## DESCRIPTION OF THE TASK
The answer must consist of every line in the data that contains "githubRepoUrl".

## MATERIAL SHOWN
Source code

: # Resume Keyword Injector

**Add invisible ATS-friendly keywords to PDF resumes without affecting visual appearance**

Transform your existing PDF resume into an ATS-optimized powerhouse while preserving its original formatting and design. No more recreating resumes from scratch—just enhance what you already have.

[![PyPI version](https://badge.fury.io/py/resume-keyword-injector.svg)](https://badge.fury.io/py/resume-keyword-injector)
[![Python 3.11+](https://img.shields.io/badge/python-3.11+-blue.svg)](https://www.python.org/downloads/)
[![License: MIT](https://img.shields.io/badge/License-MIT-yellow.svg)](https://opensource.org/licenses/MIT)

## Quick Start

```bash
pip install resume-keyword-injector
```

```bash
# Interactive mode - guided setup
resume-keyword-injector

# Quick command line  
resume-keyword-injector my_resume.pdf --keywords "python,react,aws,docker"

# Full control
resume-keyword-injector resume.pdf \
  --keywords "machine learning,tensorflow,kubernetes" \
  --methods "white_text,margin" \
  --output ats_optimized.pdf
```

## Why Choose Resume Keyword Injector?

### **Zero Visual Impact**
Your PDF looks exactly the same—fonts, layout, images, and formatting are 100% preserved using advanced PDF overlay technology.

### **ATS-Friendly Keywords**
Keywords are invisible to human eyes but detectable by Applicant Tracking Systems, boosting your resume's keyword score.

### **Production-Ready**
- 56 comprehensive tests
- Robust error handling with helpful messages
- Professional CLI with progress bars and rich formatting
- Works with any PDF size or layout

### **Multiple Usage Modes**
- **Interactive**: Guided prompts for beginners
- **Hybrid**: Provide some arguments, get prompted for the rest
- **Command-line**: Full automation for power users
--
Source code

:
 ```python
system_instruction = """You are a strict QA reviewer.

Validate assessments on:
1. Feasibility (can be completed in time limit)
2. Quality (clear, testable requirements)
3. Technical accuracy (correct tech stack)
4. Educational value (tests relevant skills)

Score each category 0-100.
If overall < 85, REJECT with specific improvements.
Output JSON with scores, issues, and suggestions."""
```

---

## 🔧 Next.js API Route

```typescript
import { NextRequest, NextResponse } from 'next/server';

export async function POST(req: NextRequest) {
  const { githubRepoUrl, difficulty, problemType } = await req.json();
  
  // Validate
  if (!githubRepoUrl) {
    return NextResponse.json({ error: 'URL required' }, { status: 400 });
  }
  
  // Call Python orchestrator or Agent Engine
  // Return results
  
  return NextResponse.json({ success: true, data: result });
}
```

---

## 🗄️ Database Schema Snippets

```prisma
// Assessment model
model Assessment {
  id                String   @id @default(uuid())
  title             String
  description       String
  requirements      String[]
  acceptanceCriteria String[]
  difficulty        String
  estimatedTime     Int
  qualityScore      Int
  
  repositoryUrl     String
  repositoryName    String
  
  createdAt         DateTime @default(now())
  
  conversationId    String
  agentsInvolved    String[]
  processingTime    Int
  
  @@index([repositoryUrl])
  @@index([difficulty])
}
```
...
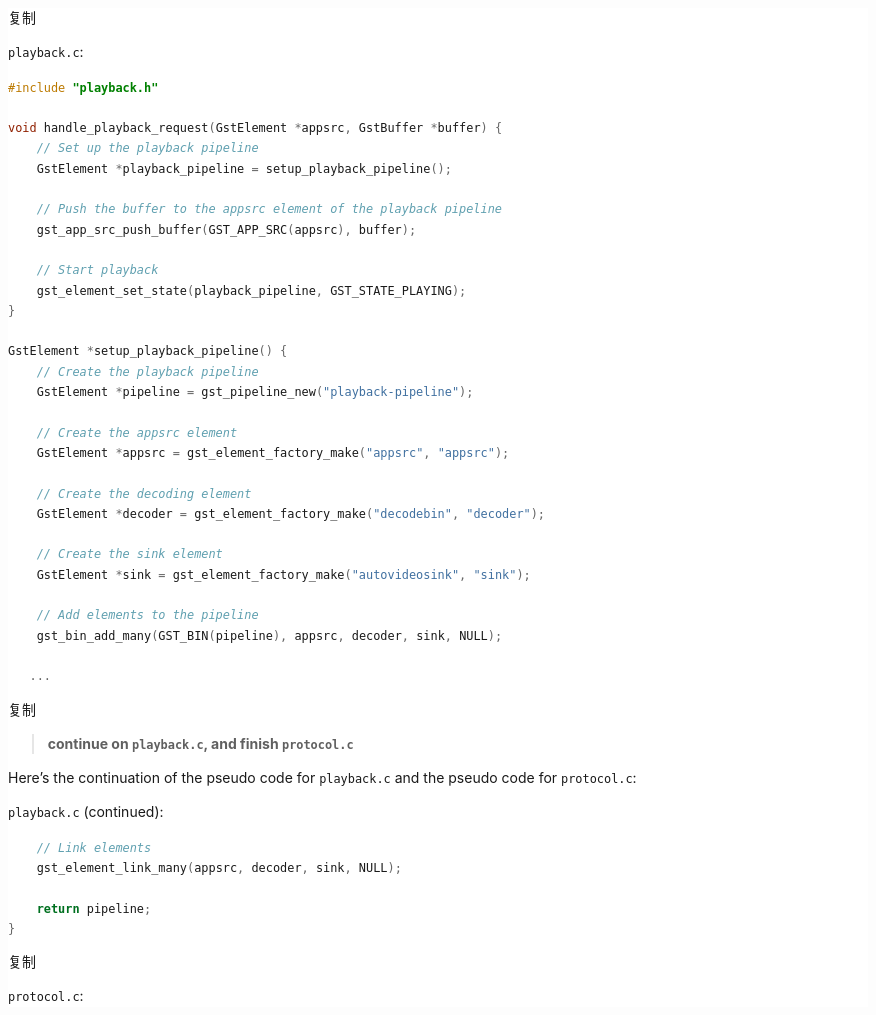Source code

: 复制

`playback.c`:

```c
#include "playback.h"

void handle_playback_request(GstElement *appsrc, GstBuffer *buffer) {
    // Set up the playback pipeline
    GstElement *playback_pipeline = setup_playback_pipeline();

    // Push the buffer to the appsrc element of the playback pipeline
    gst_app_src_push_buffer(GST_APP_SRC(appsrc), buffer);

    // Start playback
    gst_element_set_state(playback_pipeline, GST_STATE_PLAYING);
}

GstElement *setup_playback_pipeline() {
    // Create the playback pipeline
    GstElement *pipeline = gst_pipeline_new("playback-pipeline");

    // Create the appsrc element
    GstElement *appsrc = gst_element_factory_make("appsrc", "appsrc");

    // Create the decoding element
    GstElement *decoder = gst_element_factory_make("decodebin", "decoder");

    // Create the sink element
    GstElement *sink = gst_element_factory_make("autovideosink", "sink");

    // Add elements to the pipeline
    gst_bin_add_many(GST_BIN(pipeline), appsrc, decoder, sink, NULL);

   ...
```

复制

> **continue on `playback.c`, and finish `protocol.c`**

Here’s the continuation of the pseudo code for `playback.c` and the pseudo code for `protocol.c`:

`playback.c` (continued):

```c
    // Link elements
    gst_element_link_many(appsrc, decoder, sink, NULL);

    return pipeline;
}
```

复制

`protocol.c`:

## EXERCISE RESULT
  const { githubRepoUrl, difficulty, problemType } = await req.json();
  if (!githubRepoUrl) {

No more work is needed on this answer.